POJ-1979 Red and Black(DFS 最大连通区域类问题)¶

Description¶

There is a rectangular room, covered with square tiles. Each tile is colored either red or black. A man is standing on a black tile. From a tile, he can move to one of four adjacent tiles. But he can't move on red tiles, he can move only on black tiles.

Write a program to count the number of black tiles which he can reach by repeating the moves described above.

Input¶

The input consists of multiple data sets. A data set starts with a line containing two positive integers W and H; W and H are the numbers of tiles in the x- and y- directions, respectively. W and H are not more than 20.

There are H more lines in the data set, each of which includes W characters.

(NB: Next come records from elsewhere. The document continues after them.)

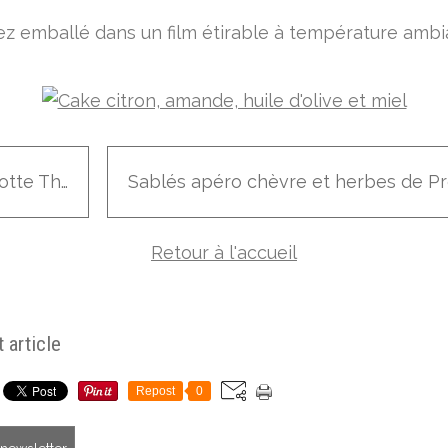
z emballé dans un film étirable à température ambi
Cocotte Thaï
Retour à l'accueil
 article
Repost
0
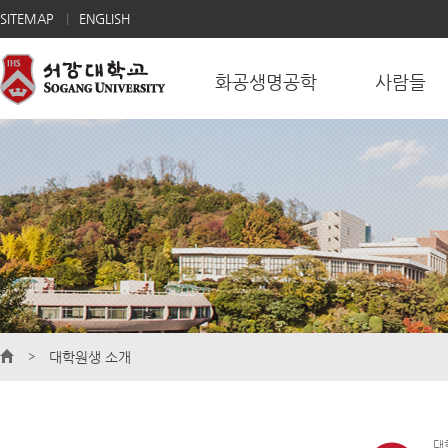
SITEMAP
ENGLISH
화공생명공학
사람들
대학원생 소개
대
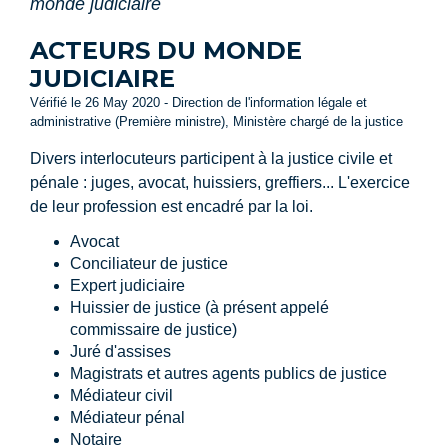
monde judiciaire
ACTEURS DU MONDE
JUDICIAIRE
Vérifié le 26 May 2020 - Direction de l'information légale et
administrative (Première ministre), Ministère chargé de la justice
Divers interlocuteurs participent à la justice civile et
pénale : juges, avocat, huissiers, greffiers... L'exercice
de leur profession est encadré par la loi.
Avocat
Conciliateur de justice
Expert judiciaire
Huissier de justice (à présent appelé
commissaire de justice)
Juré d'assises
Magistrats et autres agents publics de justice
Médiateur civil
Médiateur pénal
Notaire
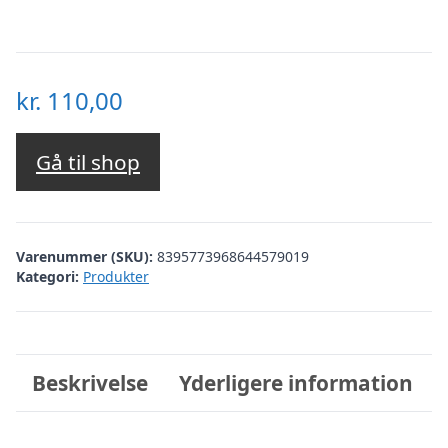
kr.
110,00
Gå til shop
Varenummer (SKU):
8395773968644579019
Kategori:
Produkter
Beskrivelse
Yderligere information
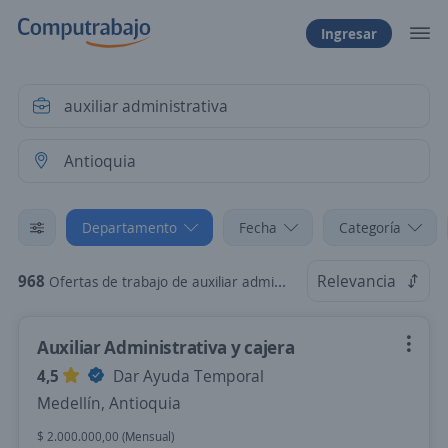
Ingresar
Departamento
Fecha
Categoría
968
Relevancia
Ofertas de trabajo de auxiliar administrativa en Antioquia
Auxiliar Administrativa y cajera
4,5
Dar Ayuda Temporal
Medellín, Antioquia
$ 2.000.000,00 (Mensual)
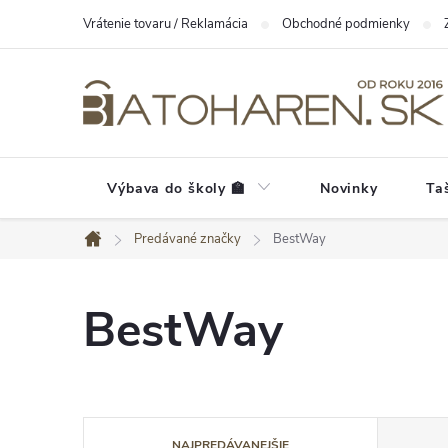
Prejsť
Vrátenie tovaru / Reklamácia
Obchodné podmienky
na
obsah
Výbava do školy 🏫
Novinky
Ta
Predávané značky
BestWay
Domov
BestWay
R
NAJPREDÁVANEJŠIE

Each character represents the color of a tile as follows.

'.' - a black tile '#' - a red tile '@' - a man on a black tile(appears exactly once in a data set) The end of the input is indicated by a line consisting of two zeros.

Output¶

For each data set, your program should output a line which contains the number of tiles he can reach from the initial tile (including itself).

Sample Input¶

6 9
....#.
.....#
......
......
......
......
......
#@...#
.#..#.
11 9
.#.........
.#.#######.
.#.#.....#.
.#.#.###.#.
.#.#..@#.#.
.#.#####.#.
.#.......#.
.#########.
...........
11 6
..#..#..#..
..#..#..#..
..#..#..###
..#..#..#@.
..#..#..#..
..#..#..#..
7 7
..#.#..
..#.#..
###.###
...@...
###.###
..#.#..
..#.#..
0 0

Sample Output¶

#include <iostream>
#include <string>
#include <vector>
#include <algorithm>

using namespace std;

int m = 100, n = 100;
vector<vector<char> > ground(m, vector<char>(n));
int startRow, startCol;
int res = 0;
int direction[4][2] = {{1,0}, {-1,0}, {0,1}, {0, -1}};

void DFS(int row, int col) 
{
    ++res;
    ground[row][col] = '#';
    for (int i = 0; i < 4; ++i) {
        int tmpRow = row + direction[i][0];
        int tmpCol = col + direction[i][1];
        if (0 <= tmpRow && tmpRow < m && 0 <= tmpCol && tmpCol < n && ground[tmpRow][tmpCol] == '.'){
            DFS(tmpRow, tmpCol);
        }
    }
}



int main()
{
    std::ios_base::sync_with_stdio(false);
    cin.tie(NULL);
    cout.tie(NULL);

    while ((cin >> n >> m) && m && n) {
        for (int i = 0; i < m; ++i) {
            for (int j = 0; j < n; ++j) {
                cin >> ground[i][j];
                if (ground[i][j] == '@'){
                    startRow = i;
                    startCol = j;
                }
            }
        }
        DFS(startRow, startCol);
        cout << res << endl;
        res = 0;
    }

    return 0;
}

思路和lake counting基本一致，注意两个细节，一个是最初@送在的位置也是black，另外，因为把res作为了全局变量，每个算例结束后要res清零。